Taiana no sabe medir las palabras

La poco feliz comparación entre la cuestión de los fondos de CABA y el femicidio que realizó el ex canciller deja en claro que algunos no pueden ver las cosas en su justa medida y armoniosamente.

Por Javier Boher
[email protected]

Es bien sabido que a Taiana cada pueblo, ciudad o país le gusta ser reconocido por algo. Todos quieren estar en el mapa de los datos poco importantes, así sea por ser la capital nacional de la sandía, la capital nacional del chancho asado con pelo o la capital nacional del karting a rulemanes. Todos esperan ser tenidos en cuenta por alguna cuestión que no siempre destaca por ser especialmente una virtud.

Argentina debe ser, probablemente, la capital mundial de la desproporción. Quizás por décadas de pelear con una inflación que destruye el sistema de precios relativos y de referencia, hemos llegado al punto de indignarnos por nimiedades y dejar pasar barbaridades.

Seguramente la pertenencia política o ideológica a uno u otro bando de la sociedad contribuye a que las indulgencias y relativizaciones lleguen con más premura, pero eso no quita que hay gente que cada vez corre un poco más allá los límites de lo posible.

Casi como si estuviesen en competencia por ver quién dice la mayor exageración o pone el ejemplo más desmedido nuestros políticos siguen hablando de una manera que parece no registrar los condicionantes sociales. Eso es, al fin y al cabo, una de las consecuencias de hablarle al nicho y no al colectivo.

Ayer le llegó el turno al senador nacional y ex Canciller, Jorge Taiana (¡qué puntería con los ministros de relaciones exteriores!). El señor comparó la situación de las quejas de la Ciudad Autónoma de Buenos Aires por la nueva quita de recursos con la del femicida que pretende hacerse pasar por víctima.

Seguramente el punto se entendió, pero ¿qué habrá pasado por la cabeza de Taiana para pensar que se pueden comparar los pataleos por recursos escasos en un contexto de crisis con un homicidio?¿No habrá notado la exageración?.

En todo caso, elevar las quejas a la autoridad competente -tal como planteó el gobierno de CABA- para que defina la cuestión sería el equivalente a pedir la intervención de la dependencia judicial que trata los problemas de relaciones domésticas conflictivas. Para pensar a Larreta como el equivalente al femicida, quizás debería haber convocado a la rebelión armada o a una autonomía siguiendo la tradición mitrista. Habiéndose mantenido dentro de las reglas, no parece haber salido a apuñalar la constitución por su locura.

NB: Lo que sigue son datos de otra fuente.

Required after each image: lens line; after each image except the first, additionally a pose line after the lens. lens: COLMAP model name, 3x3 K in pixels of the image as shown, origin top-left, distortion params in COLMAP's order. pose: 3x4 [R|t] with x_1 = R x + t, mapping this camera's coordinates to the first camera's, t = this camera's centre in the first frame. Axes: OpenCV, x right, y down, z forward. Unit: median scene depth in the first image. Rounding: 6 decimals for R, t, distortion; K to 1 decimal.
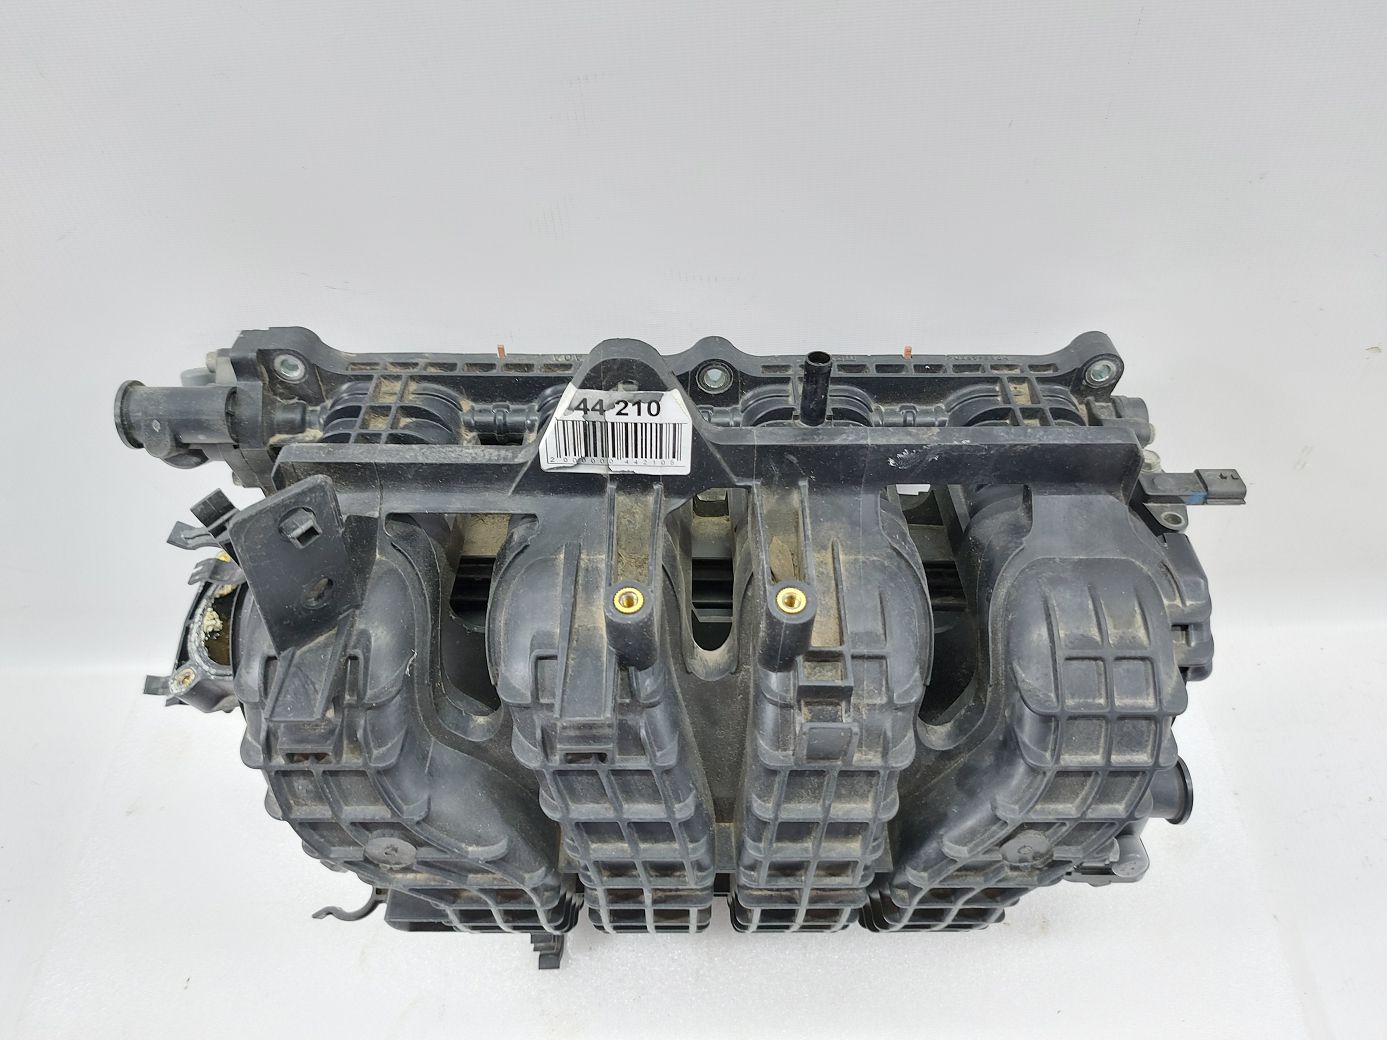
lens RADIAL K [[983.6, 0, 683.7], [0, 983.6, 385.7], [0, 0, 1]] dist [0.066874, -0.110199]
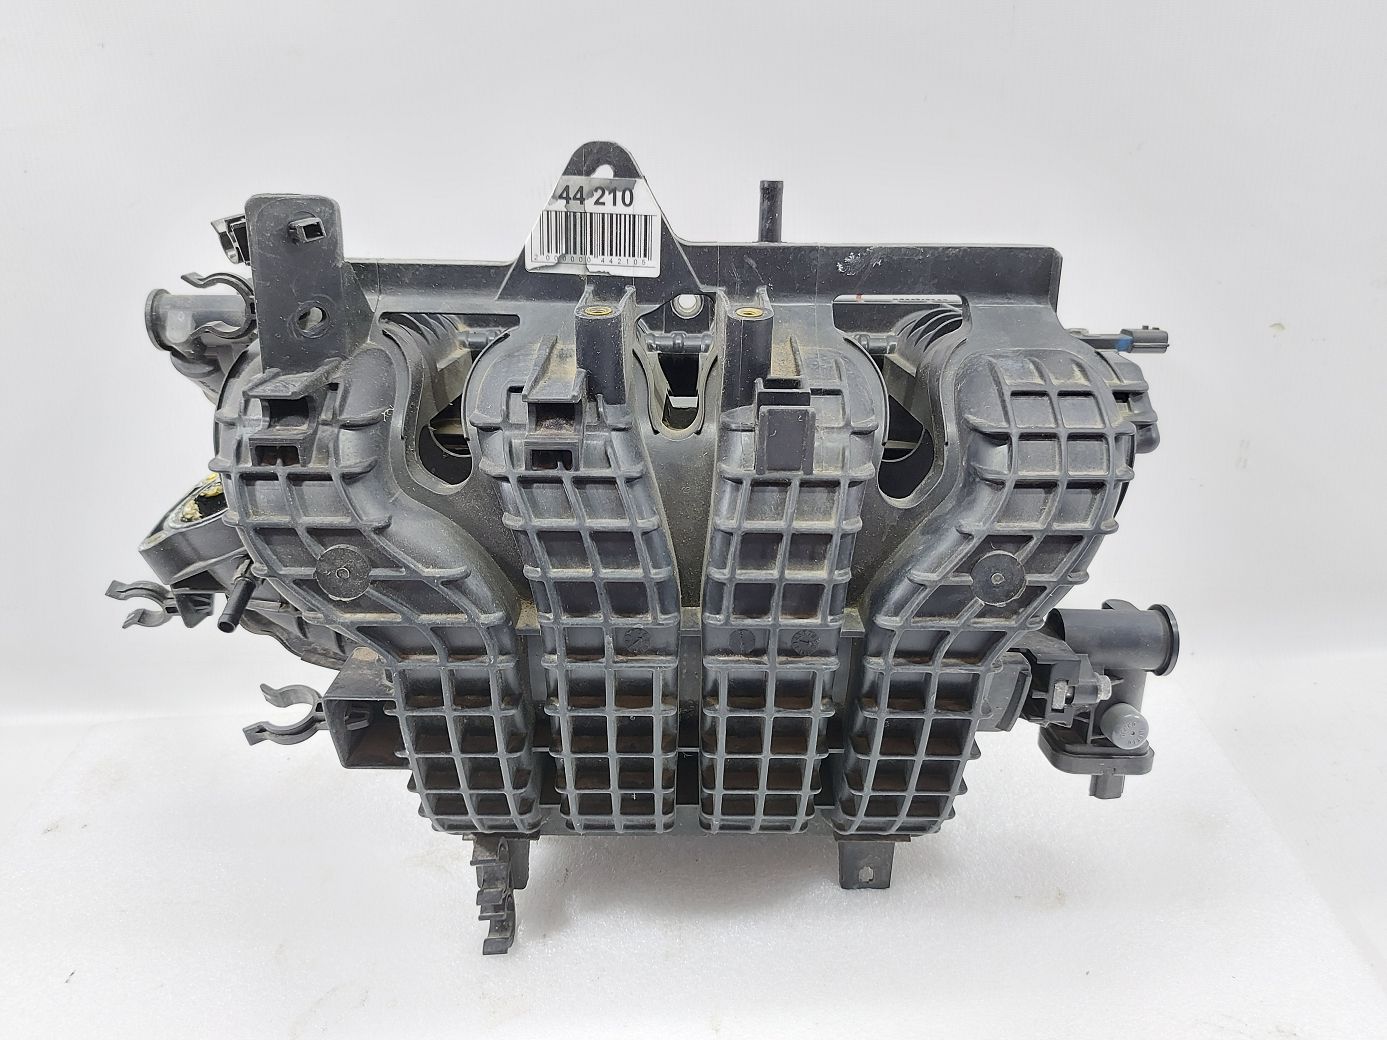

En los dichos de Taiana la desproporción es absoluta. Podría haber pensado en el chico que se queja con la directora porque le hicieron devolver la billetera que se encontró en el patio, pero no. Le pareció más pertinente hablar de víctima y victimario como si las quejas de CABA fuesen equivalentes a las de un asesino que está tratando de dar vuelta las simpatías de los que pueden juzgarlo públicamente.

Seguramente Larreta está tratando de llevar agua para su molino jugando la carta del que resiste estoicamente los embates del centralismo kirchnerista -que seguramente le dará algún resultado- pero poco parece tener que ver con la retorcida psiquis de alguien capaz de quitarle la vida a su pareja.

La desproporción en los dichos de los políticos no parece tener límites; son incapaces de entender las implicancias de lo que dicen o de qué manera puede llegar a afectar a otras personas. Es casi un rasgo identitario del que no quieren desprenderse.

En una semana en la que se ha hablado hasta el hartazgo de no herir con las palabras, del racismo, la xenofobia y demás yerbas asociadas a ciertos usos del lenguaje, salir a poner un ejemplo poco feliz con un tema que es uno de los caballitos de batalla del gobierno está lejos de ser acertado.

Aunque algunos se puedan ofender o lloriquear por comparaciones tan poco felices como la de Taiana, también es cierto que está en todo su derecho de decir lo que quiera (salvo que sea una apología del femicidio, por supuesto).

Sabemos que este ejemplo está lejos de ser el peor caso de desproporción visto hasta ahora y seguramente veremos otros aún peores en el futuro. De hecho, probablemente haya pasado inadvertido para muchos y caiga rápidamente en el olvido, arrastrado por la vorágine política diaria. Pese a ello, nunca está de más señalar cuando exageran en sus comparaciones.